Records supplied —
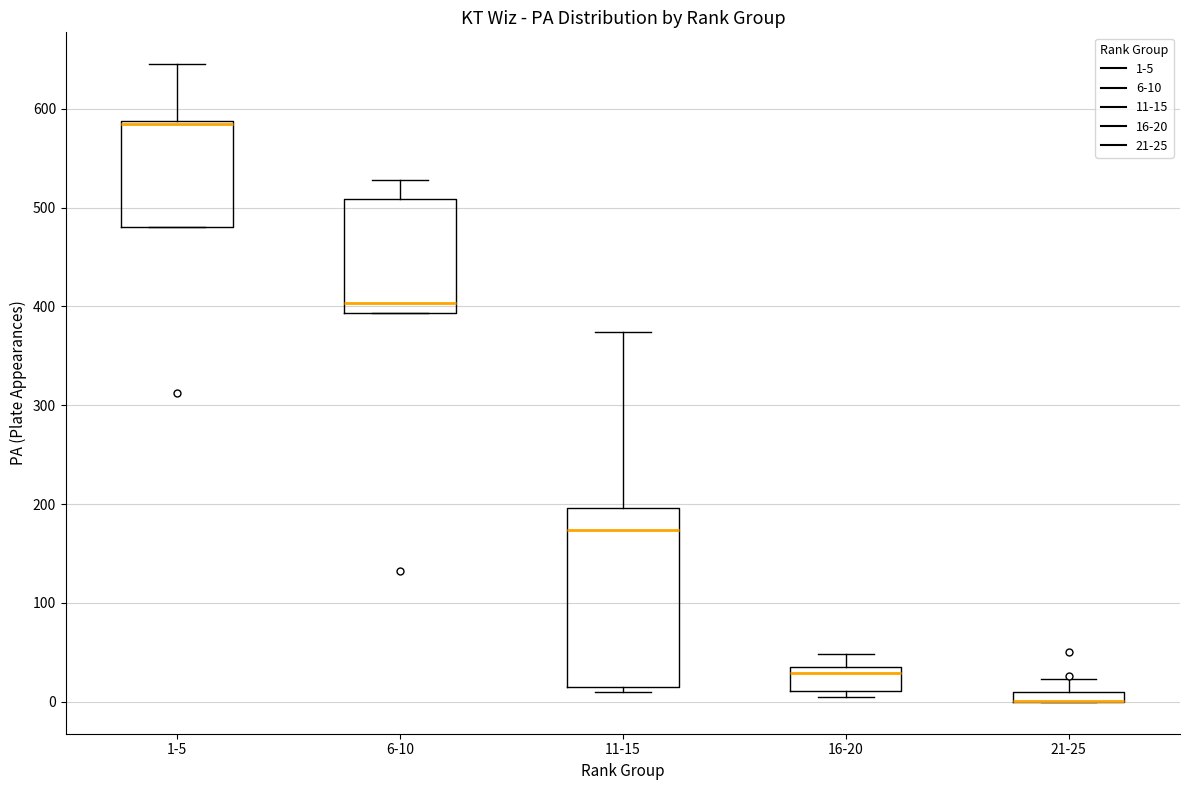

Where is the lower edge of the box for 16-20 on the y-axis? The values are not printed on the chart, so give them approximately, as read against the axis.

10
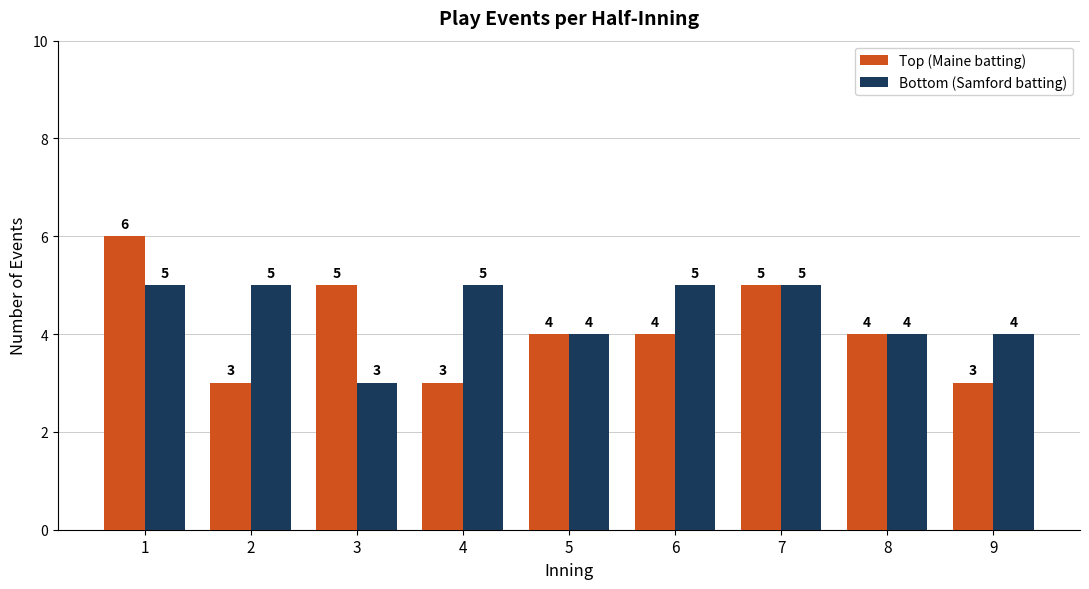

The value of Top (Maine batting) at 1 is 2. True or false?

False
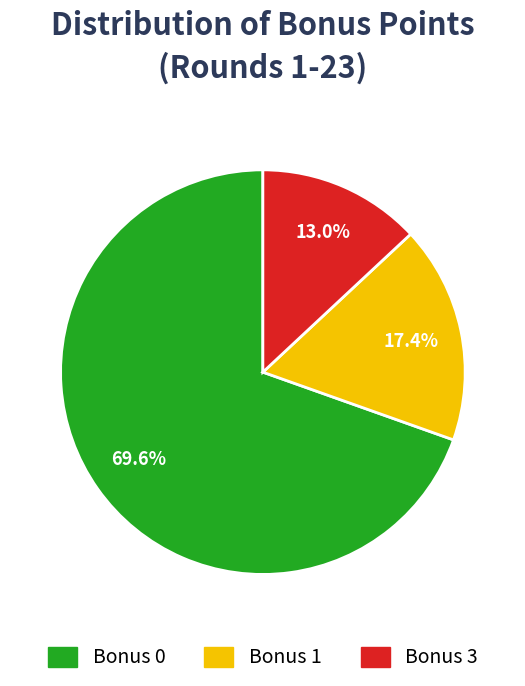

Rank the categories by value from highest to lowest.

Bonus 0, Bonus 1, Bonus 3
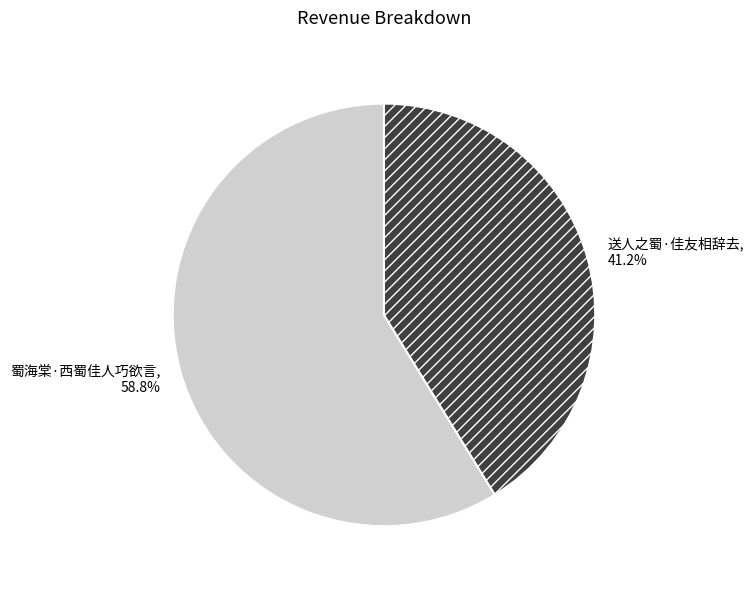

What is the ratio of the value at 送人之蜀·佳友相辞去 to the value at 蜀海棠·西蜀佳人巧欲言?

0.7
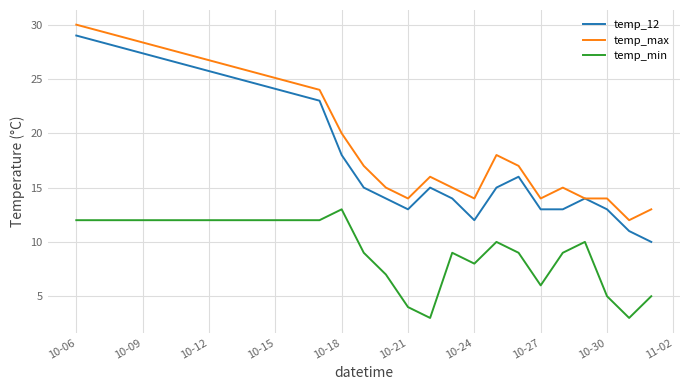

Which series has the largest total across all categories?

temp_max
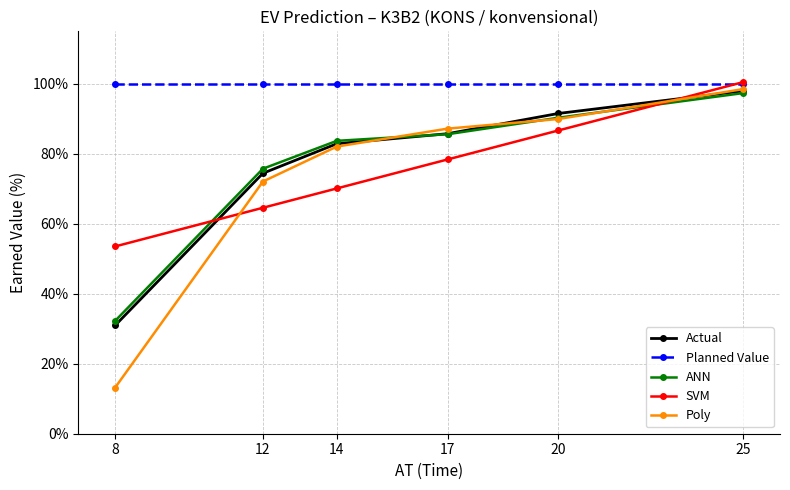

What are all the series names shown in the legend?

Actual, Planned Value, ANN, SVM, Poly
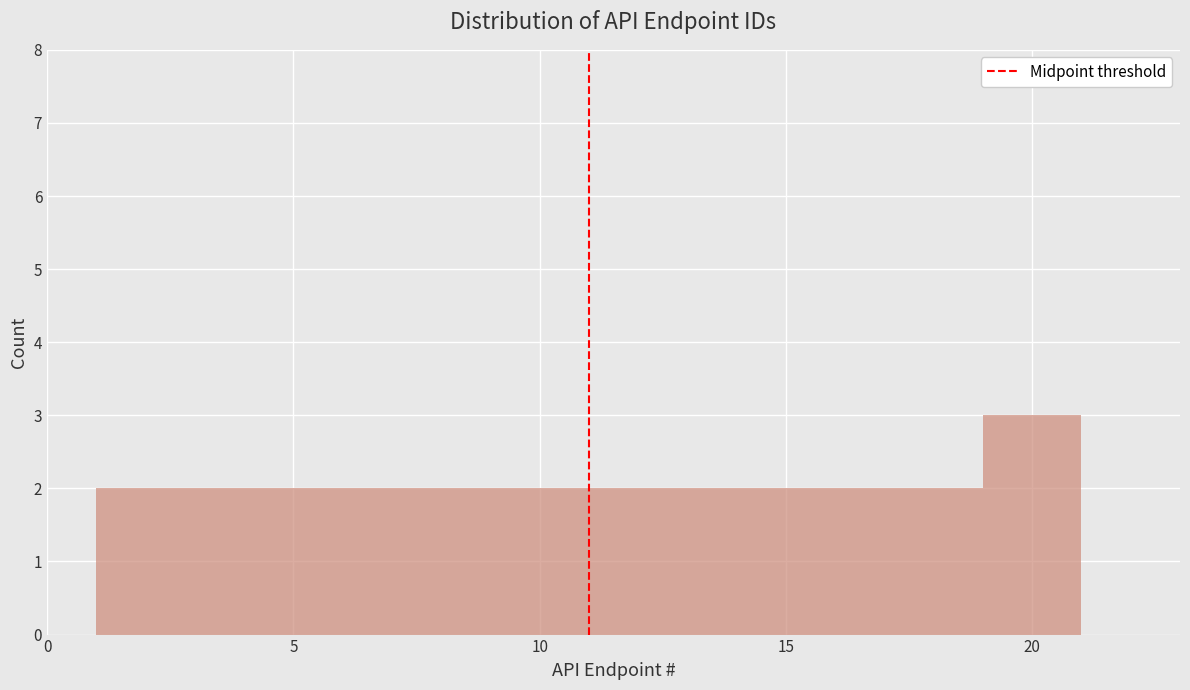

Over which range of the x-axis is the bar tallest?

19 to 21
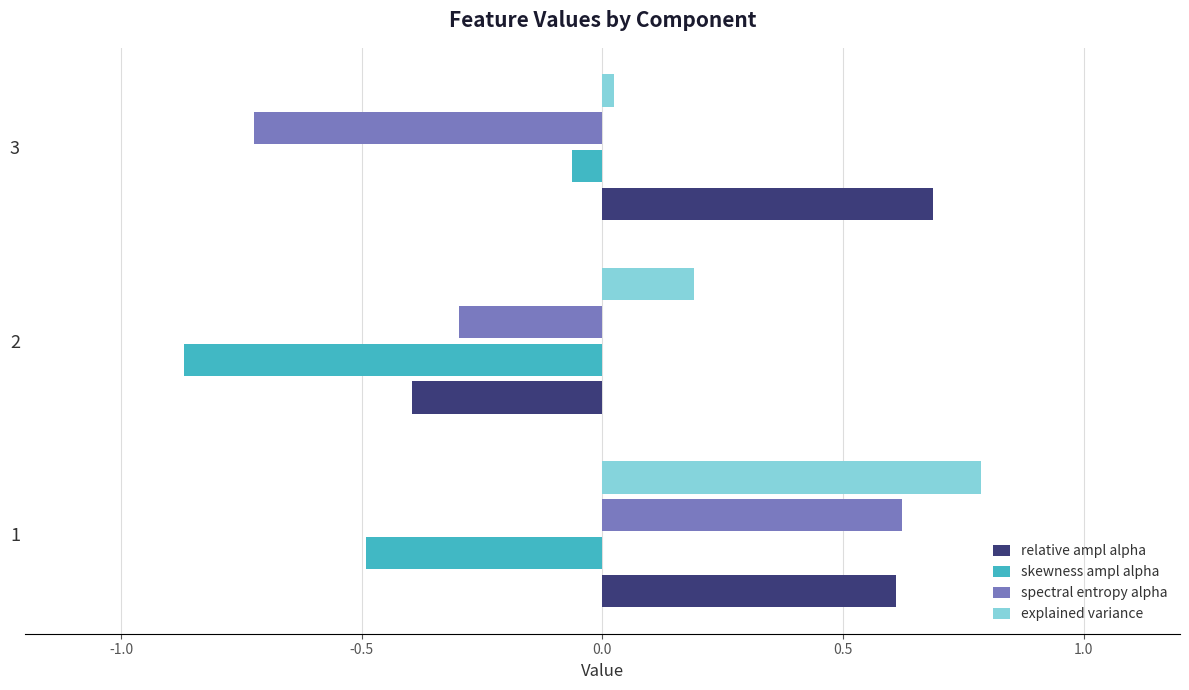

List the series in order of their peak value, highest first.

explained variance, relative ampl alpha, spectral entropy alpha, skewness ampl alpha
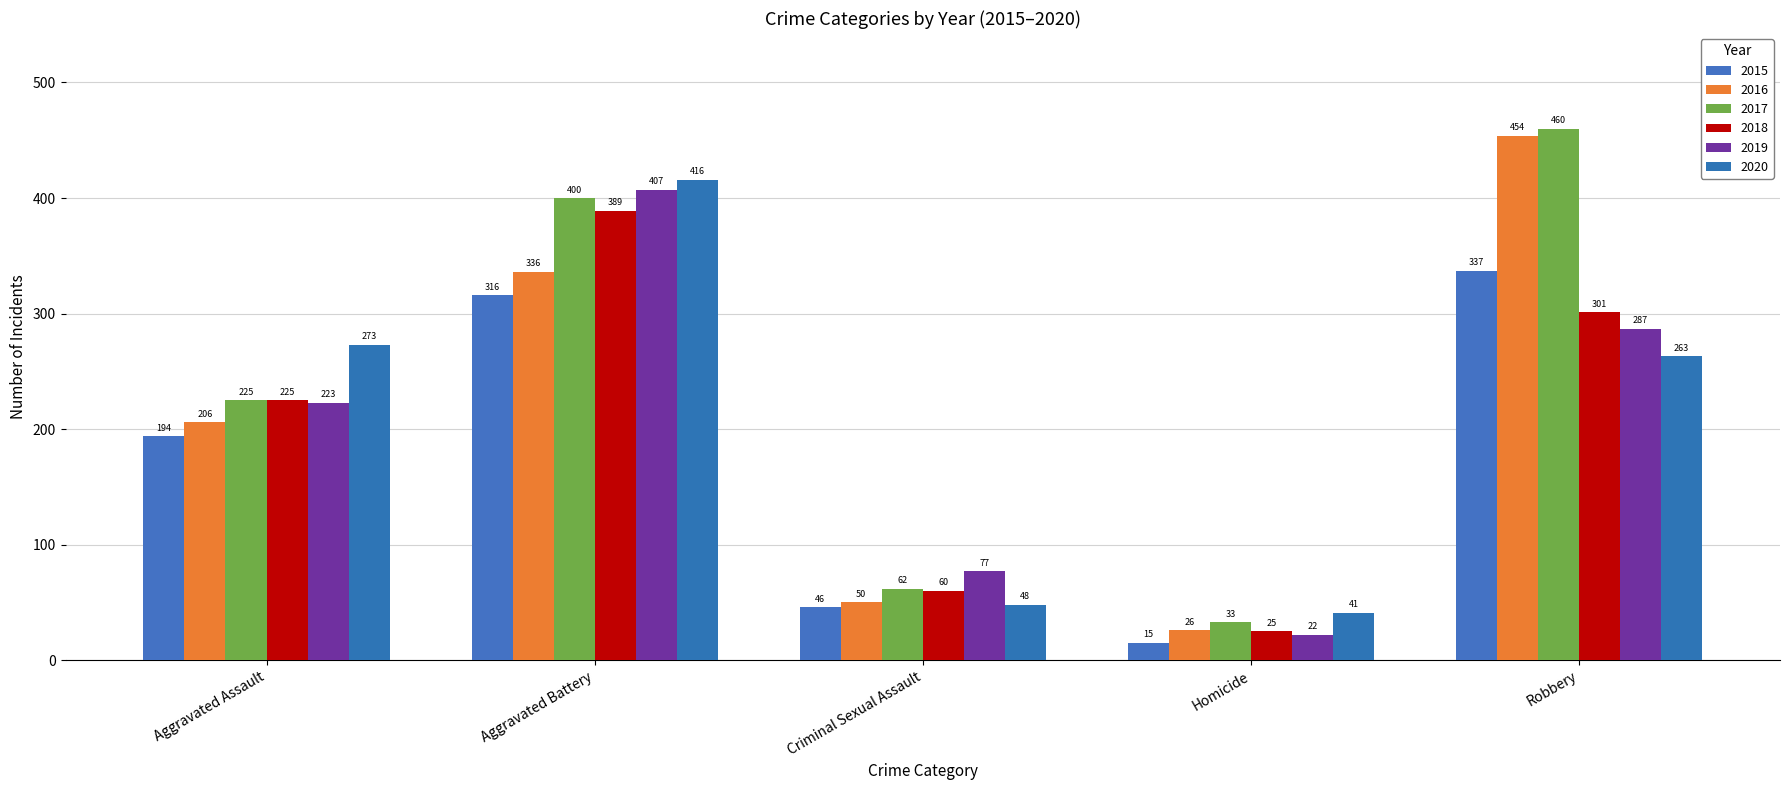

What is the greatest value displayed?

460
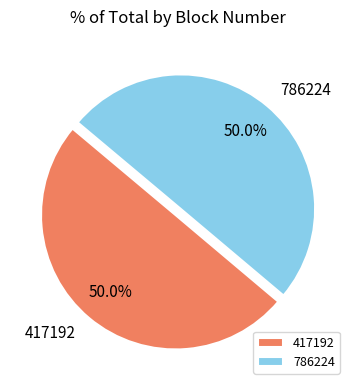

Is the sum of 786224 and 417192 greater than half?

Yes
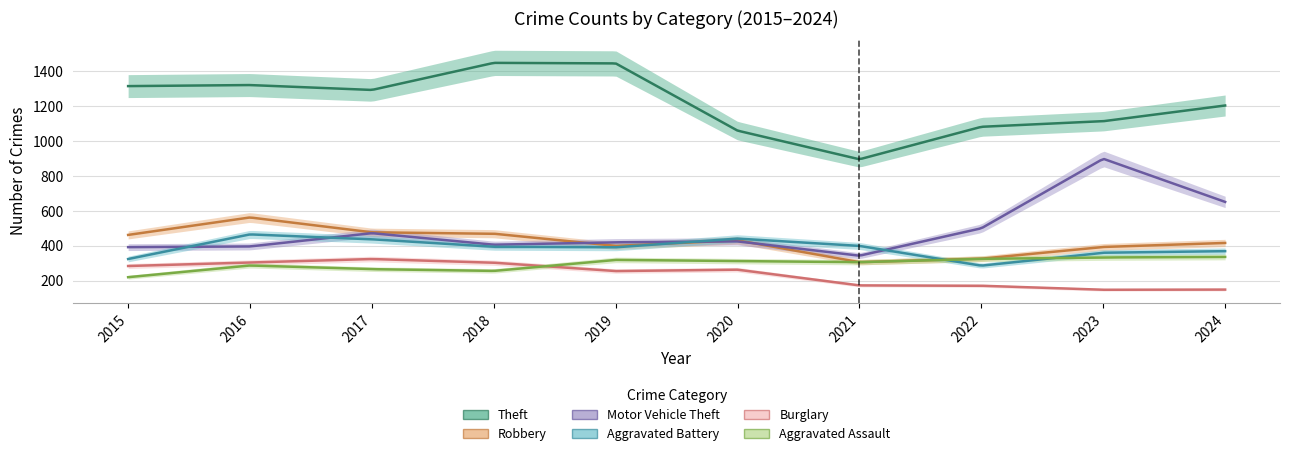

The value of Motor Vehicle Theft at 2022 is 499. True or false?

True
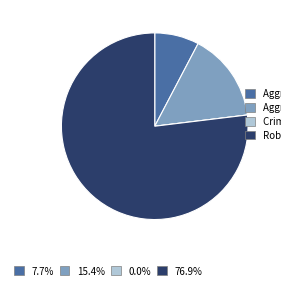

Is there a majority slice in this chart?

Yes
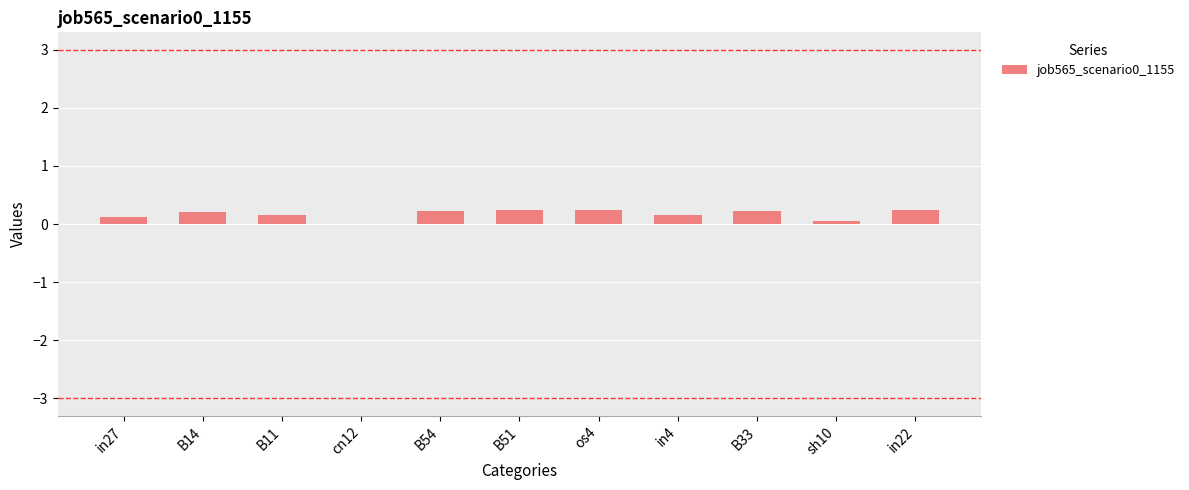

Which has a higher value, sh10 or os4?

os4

Required work — Retype all of the records above exactly as they appear, leaving out the pictures.

Answer box —
Where is the lower edge of the box for 16-20 on the y-axis? The values are not printed on the chart, so give them approximately, as read against the axis.

10

The value of Top (Maine batting) at 1 is 2. True or false?

False

Rank the categories by value from highest to lowest.

Bonus 0, Bonus 1, Bonus 3

What is the ratio of the value at 送人之蜀·佳友相辞去 to the value at 蜀海棠·西蜀佳人巧欲言?

0.7

Which series has the largest total across all categories?

temp_max

What are all the series names shown in the legend?

Actual, Planned Value, ANN, SVM, Poly

Over which range of the x-axis is the bar tallest?

19 to 21

List the series in order of their peak value, highest first.

explained variance, relative ampl alpha, spectral entropy alpha, skewness ampl alpha

What is the greatest value displayed?

460

Is the sum of 786224 and 417192 greater than half?

Yes

The value of Motor Vehicle Theft at 2022 is 499. True or false?

True

Is there a majority slice in this chart?

Yes

Which has a higher value, sh10 or os4?

os4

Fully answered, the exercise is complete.